Die durchschnittliche Steigerung der Endhöhe betrug 3,5 cm (95% CI: 2,8–4,2 cm) nach drei bis fünf Jahren Therapie. In einer Untergruppenanalyse zeigte sich, dass frühere Initiierung der Behandlung (unter 6 Jahren) mit einem zusätzlichen Zuwachs von etwa 1,0 cm einherging. Darüber hinaus berichteten Studien über eine höhere Wachstumsrate in den ersten beiden Jahren (etwa 8,5 cm/Jahr) im Vergleich zu späteren Phasen (4,2 cm/Jahr). Die Wirkung war bei Patienten mit einem niedrigen Ausgangs-Höhen-Index (unter dem 1. Prozentil) stärker ausgeprägt.

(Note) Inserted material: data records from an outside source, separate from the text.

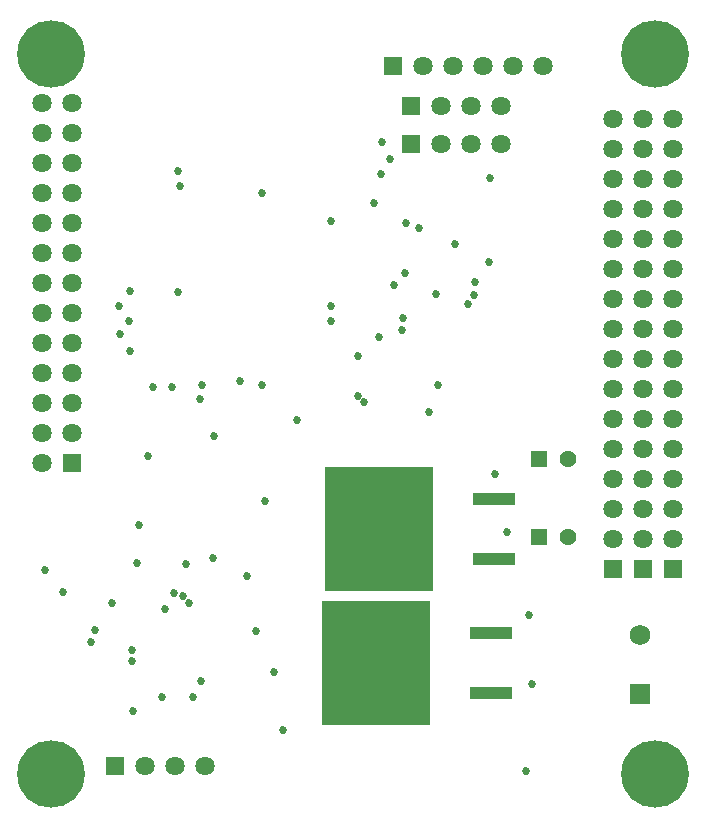
<source format=gbs>
G04*
G04 #@! TF.GenerationSoftware,Altium Limited,Altium Designer,20.1.12 (249)*
G04*
G04 Layer_Color=16711935*
%FSLAX25Y25*%
%MOIN*%
G70*
G04*
G04 #@! TF.SameCoordinates,D1749837-0096-4F70-BC88-1939EB490A75*
G04*
G04*
G04 #@! TF.FilePolarity,Negative*
G04*
G01*
G75*
%ADD90C,0.05618*%
%ADD91R,0.05618X0.05618*%
%ADD92C,0.06406*%
%ADD93R,0.06406X0.06406*%
%ADD94R,0.06406X0.06406*%
%ADD95C,0.06799*%
%ADD96R,0.06799X0.06799*%
%ADD97C,0.22500*%
%ADD98C,0.02700*%
%ADD114R,0.14279X0.04240*%
%ADD115R,0.35933X0.41248*%
D90*
X309000Y192000D02*
D03*
Y218000D02*
D03*
D91*
X299158Y192000D02*
D03*
Y218000D02*
D03*
D92*
X300500Y349000D02*
D03*
X290500D02*
D03*
X280500D02*
D03*
X270500D02*
D03*
X260500D02*
D03*
X344079Y331035D02*
D03*
Y321035D02*
D03*
Y311035D02*
D03*
Y301035D02*
D03*
Y291035D02*
D03*
Y281035D02*
D03*
Y271035D02*
D03*
Y261035D02*
D03*
Y251035D02*
D03*
Y241035D02*
D03*
Y231035D02*
D03*
Y221035D02*
D03*
Y211035D02*
D03*
Y201035D02*
D03*
Y191035D02*
D03*
X334079Y331035D02*
D03*
Y321035D02*
D03*
Y311035D02*
D03*
Y301035D02*
D03*
Y291035D02*
D03*
Y281035D02*
D03*
Y271035D02*
D03*
Y261035D02*
D03*
Y251035D02*
D03*
Y241035D02*
D03*
Y231035D02*
D03*
Y221035D02*
D03*
Y211035D02*
D03*
Y201035D02*
D03*
Y191035D02*
D03*
X324079Y331035D02*
D03*
Y321035D02*
D03*
Y311035D02*
D03*
Y301035D02*
D03*
Y291035D02*
D03*
Y281035D02*
D03*
Y271035D02*
D03*
Y261035D02*
D03*
Y251035D02*
D03*
Y241035D02*
D03*
Y231035D02*
D03*
Y221035D02*
D03*
Y211035D02*
D03*
Y201035D02*
D03*
Y191035D02*
D03*
X266500Y335500D02*
D03*
X276500D02*
D03*
X286500D02*
D03*
X133500Y216500D02*
D03*
X143500Y226500D02*
D03*
X133500D02*
D03*
X143500Y236500D02*
D03*
X133500D02*
D03*
X143500Y246500D02*
D03*
X133500D02*
D03*
X143500Y256500D02*
D03*
X133500D02*
D03*
X143500Y266500D02*
D03*
X133500D02*
D03*
X143500Y276500D02*
D03*
X133500D02*
D03*
X143500Y286500D02*
D03*
X133500D02*
D03*
X143500Y296500D02*
D03*
X133500D02*
D03*
X143500Y306500D02*
D03*
X133500D02*
D03*
X143500Y316500D02*
D03*
X133500D02*
D03*
X143500Y326500D02*
D03*
X133500D02*
D03*
X143500Y336500D02*
D03*
X133500D02*
D03*
X188000Y115500D02*
D03*
X178000D02*
D03*
X168000D02*
D03*
X286500Y323000D02*
D03*
X276500D02*
D03*
X266500D02*
D03*
D93*
X250500Y349000D02*
D03*
X256500Y335500D02*
D03*
X158000Y115500D02*
D03*
X256500Y323000D02*
D03*
D94*
X344079Y181035D02*
D03*
X334079D02*
D03*
X324079D02*
D03*
X143500Y216500D02*
D03*
D95*
X333000Y159343D02*
D03*
D96*
Y139657D02*
D03*
D97*
X338000Y113000D02*
D03*
Y353000D02*
D03*
X136500D02*
D03*
Y113000D02*
D03*
D98*
X262500Y233500D02*
D03*
X265500Y242500D02*
D03*
X277500Y272500D02*
D03*
X275500Y269500D02*
D03*
X179500Y309000D02*
D03*
X163000Y254000D02*
D03*
X159500Y259500D02*
D03*
X246500Y313000D02*
D03*
X246041Y258574D02*
D03*
X187000Y242500D02*
D03*
X207000D02*
D03*
X230000Y264000D02*
D03*
X199500Y243858D02*
D03*
X239000Y252163D02*
D03*
X186265Y237735D02*
D03*
X159290Y268983D02*
D03*
X179090Y313981D02*
D03*
X244454Y303167D02*
D03*
X253500Y261000D02*
D03*
X177000Y242000D02*
D03*
X179000Y273500D02*
D03*
X229975Y297025D02*
D03*
X163000Y274000D02*
D03*
X230000Y269000D02*
D03*
X162500Y264000D02*
D03*
X207000Y306500D02*
D03*
X259250Y295000D02*
D03*
X255058Y296442D02*
D03*
X271400Y289651D02*
D03*
X278000Y277000D02*
D03*
X177791Y173208D02*
D03*
X174500Y168000D02*
D03*
X163762Y154148D02*
D03*
X182587Y170000D02*
D03*
X163630Y150606D02*
D03*
X180735Y172265D02*
D03*
X170500Y242000D02*
D03*
X166000Y196000D02*
D03*
X169000Y219000D02*
D03*
X157000Y170000D02*
D03*
X140500Y173500D02*
D03*
X190500Y185000D02*
D03*
X181500Y183000D02*
D03*
X246920Y323594D02*
D03*
X249500Y318000D02*
D03*
X134500Y181000D02*
D03*
X283022Y311522D02*
D03*
X164000Y134000D02*
D03*
X282500Y283500D02*
D03*
X284500Y213000D02*
D03*
X288500Y193500D02*
D03*
X296000Y166000D02*
D03*
X297000Y143000D02*
D03*
X295000Y114000D02*
D03*
X251000Y276000D02*
D03*
X254000Y265000D02*
D03*
X254737Y279989D02*
D03*
X264988Y273012D02*
D03*
X239000Y239000D02*
D03*
X218500Y230973D02*
D03*
X191000Y225500D02*
D03*
X208000Y204000D02*
D03*
X241100Y237000D02*
D03*
X202000Y179000D02*
D03*
X165405Y183240D02*
D03*
X150130Y156893D02*
D03*
X173500Y138500D02*
D03*
X211031Y146978D02*
D03*
X186541Y143710D02*
D03*
X205000Y160500D02*
D03*
X214000Y127500D02*
D03*
X184000Y138500D02*
D03*
X151296Y160875D02*
D03*
D114*
X283386Y160000D02*
D03*
Y140000D02*
D03*
X284386Y204500D02*
D03*
Y184500D02*
D03*
D115*
X245000Y150000D02*
D03*
X246000Y194500D02*
D03*
M02*

</source>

Qualitätsbewertung der Evidenz
Die Gesamtqualität der Evidenz wurde mithilfe des GRADE-Systems bewertet. Obwohl die RCTs robuste Daten lieferten, wurden die Einschätzungen teilweise durch heterogene Interventionsdosen und unterschiedliche Beobachtungszeiträume begrenzt. Das Risiko von Bias in Bezug auf das Design (offenes vs. doppelblind) führte zu einer moderaten Reduktion der Evidenzqualität. Dennoch wurde die Qualität als „hoch" für die primären Outcome-Maße eingestuft, da die Effekte konsistent und klinisch signifikant waren.
Praktische Implikationen
Basierend auf den Ergebnissen empfiehlt die Review eine individuelle Therapieentscheidung, wobei Faktoren wie Alter, Ausgangsgröße, genetischer Hintergrund sowie psychosoziale Aspekte berücksichtigt werden sollten. Die Autoren betonen die Wichtigkeit einer regelmäßigen Überwachung der Hormonspiegel, des Knochenalters und möglicher Nebenwirkungen (z.B. Ödeme, Gelenkschmerzen). Die Kosten-Nutzen-Analyse legt nahe, dass eine frühzeitige Therapie bei ausgewählten Patienten langfristig zur Verbesserung der Körpergröße und damit auch der psychosozialen Entwicklung beitragen kann.
Schlussfolgerung
Die systematische Übersicht liefert überzeugende Belege dafür, dass Wachstumshormontherapie bei Kindern mit idiopathischer Kurzkörperigkeit die Endhöhe signifikant erhöht. Die Wirksamkeit ist von mehreren Faktoren abhängig, insbesondere vom Zeitpunkt des Therapiebeginns und der individuellen Wachstumsdynamik. Trotz einiger methodologischer Einschränkungen bleibt die Evidenz stark genug, um eine evidenzbasierte Behandlung zu unterstützen, wobei eine sorgfältige Patientenauswahl und kontinuierliche Bewertung unerlässlich sind.